I know, but that's not generally what you'd see on a "learn X in Y days" sort of site. I'm more talking about the zeitgeist.

> Why does it matter if the average plumber "can't fix your house"?

"Fix your house" is more idiomatic for the entirety of plumber work. I suspect that you are more than a one-trick pony of development, but that takes years to master. A plumber that needs to fix a house needs to use and learn a myriad of tools that take years to master.

In mainland Europe, the salaries for programmers are much more in line with the rest of the workforce, and lower than that of engineers, on average. There's much less of a craze to learn programming here.
Part of the reason for the job craze in the us for programmers it that there are increasingly fewer opportunities for unskilled or low skilled labor in the us, as compared to europe. we rarely have internship programs at high schools, and companies are often desperate to find skilled machinists. But also the fact that we pay so much to good devs - that pay is only because of the tremendous worker shortages.
I mean, really, so what? Yes, anybody coming out of a boot camp program is going to be pretty junior to start with and will only be able to do simple things without guidance. I'm not sure that makes them so different from new grads or interns (sure, let's make a few exceptions for genuinely skilled kids).
I've never liked that programmers in general seem to imply that there is only room for the very best that develop for love and not money. The world needs a lot of mediocre programmers banging out CRUD sites for at least the near future.
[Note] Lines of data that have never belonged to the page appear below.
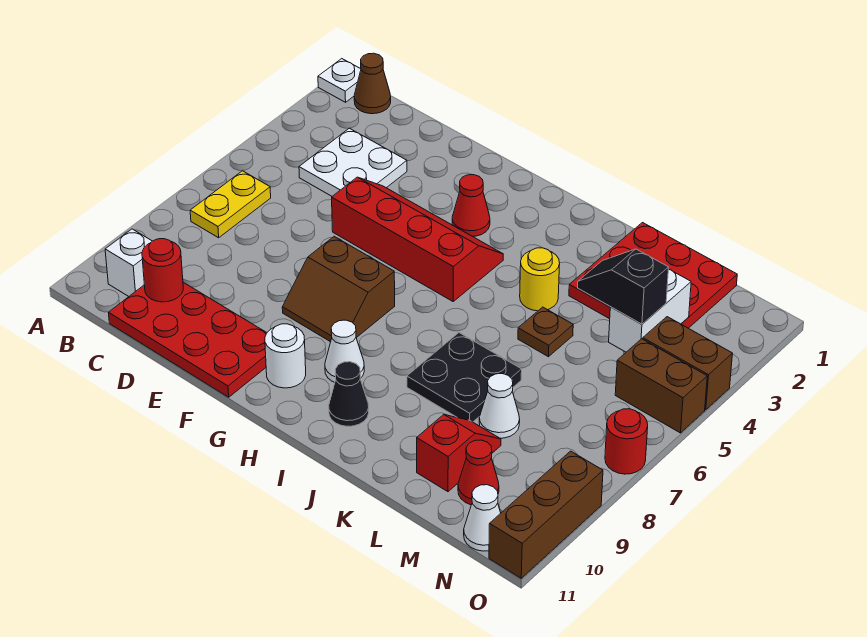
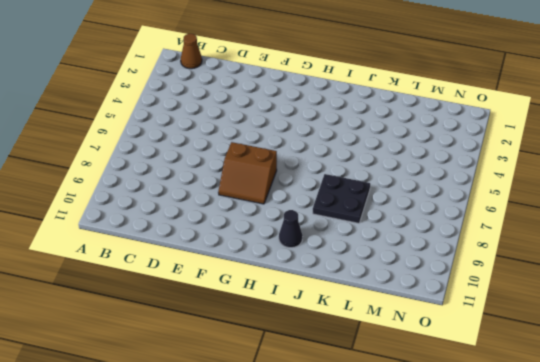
none -> white plate A1 level 1
none -> yellow plate B6:B7 level 1
none -> white brick B10 level 1

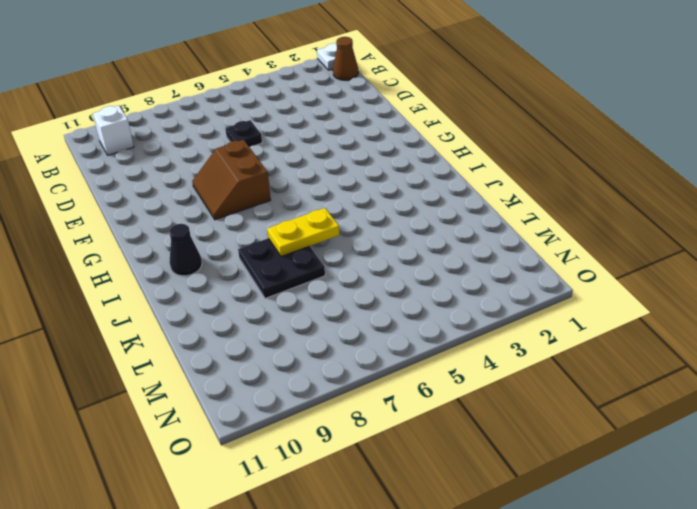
black plate D6 level 1 -> none
yellow plate J6:J7 level 2 -> yellow plate B6:B7 level 1
none -> white plate C3:D4 level 1
none -> red plate C10:F11 level 1
none -> red slope E4:H5 level 1 top 5

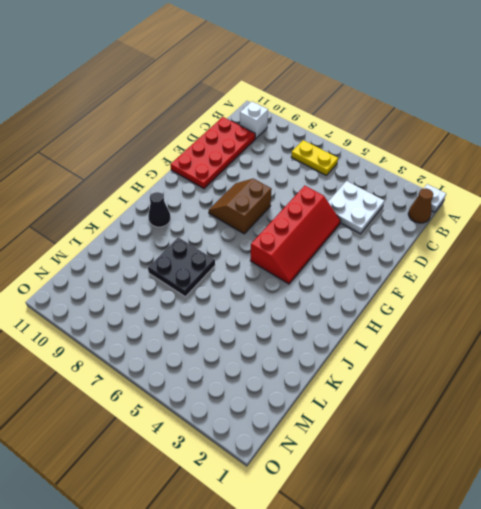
none -> red cone G3 level 1
none -> white round brick G10 level 1
none -> white cone H9 level 1

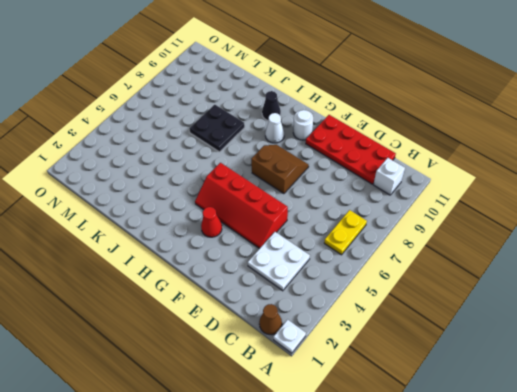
none -> yellow round brick J4 level 1
none -> red plate K1:M3 level 1
none -> brown plate K5 level 1

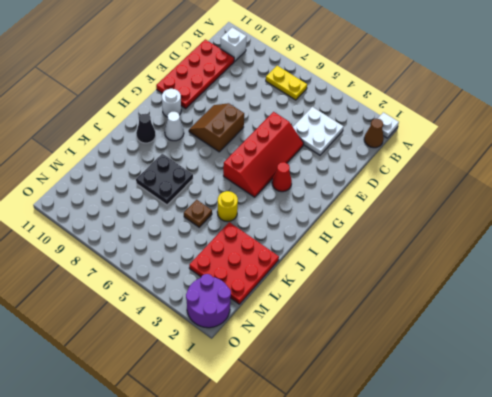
purple round brick N1:O2 level 1 -> none
none -> white cone L8 level 1
none -> red slope L9:L10 level 1 top 10
none -> red cone M10 level 1

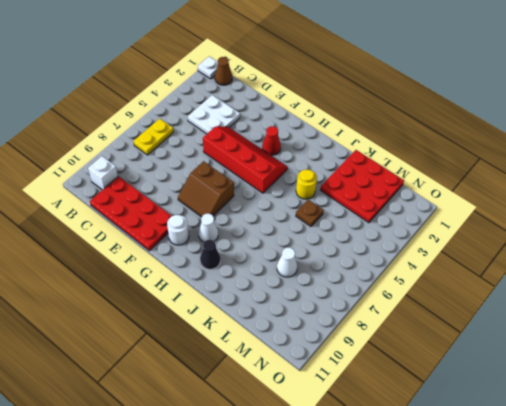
none -> black plate J7:K8 level 1
none -> red slope L9:L10 level 1 top 10
none -> red cone M10 level 1

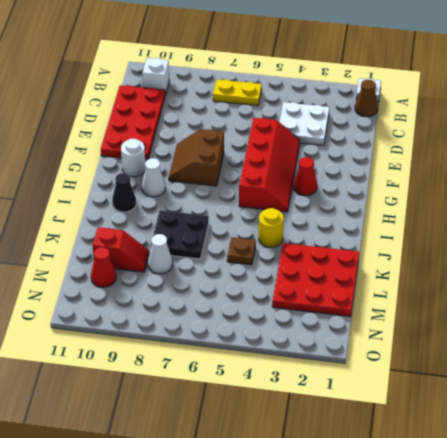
none -> brown brick N4:O4 level 1
none -> brown brick N5:O5 level 1
none -> white cone N11 level 1

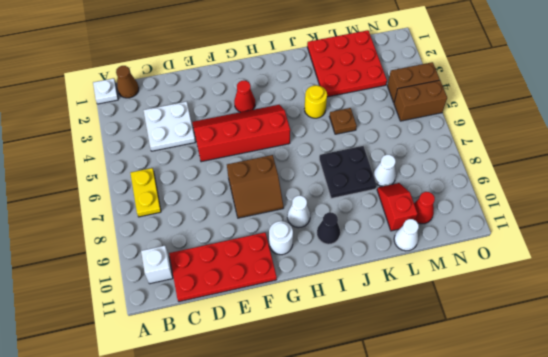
white cone L11 level 1 -> white cone N11 level 1
none -> red round brick O7 level 1
none -> brown brick O9:O11 level 1
none -> red round brick C10 level 2

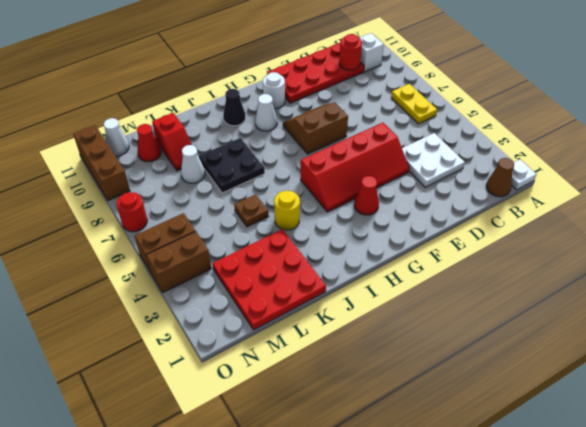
none -> white brick M3:M4 level 2
none -> black slope L4:M4 level 3 top M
And some of those mediocre developers will eventually turn into good/great devs, and the ones that hate it or give up will be pushed out.

No one tells the person going back to school for accounting that they really have to love accounting or they should find a new line of work.

I completely get that, but that's not what I'm saying - if we're just in the coding for money (which there is nothing wrong with), let's just be honest about it, like we would be about the accounting gig: "Yeah, I don't love it, but they pay's great".
I like programming, but if I could do literally anything and be just as financially secure maybe I wouldn't choose it.
Yeah, everyone should learn to code, but there is an impact of age. Not many 40 year old guitar players in current rock bands (not many current rock bands on the radio :-0). That first job is a true barrier to entry for new coders who don't come from an academic background. It's got to be harder for that older person to get a first job.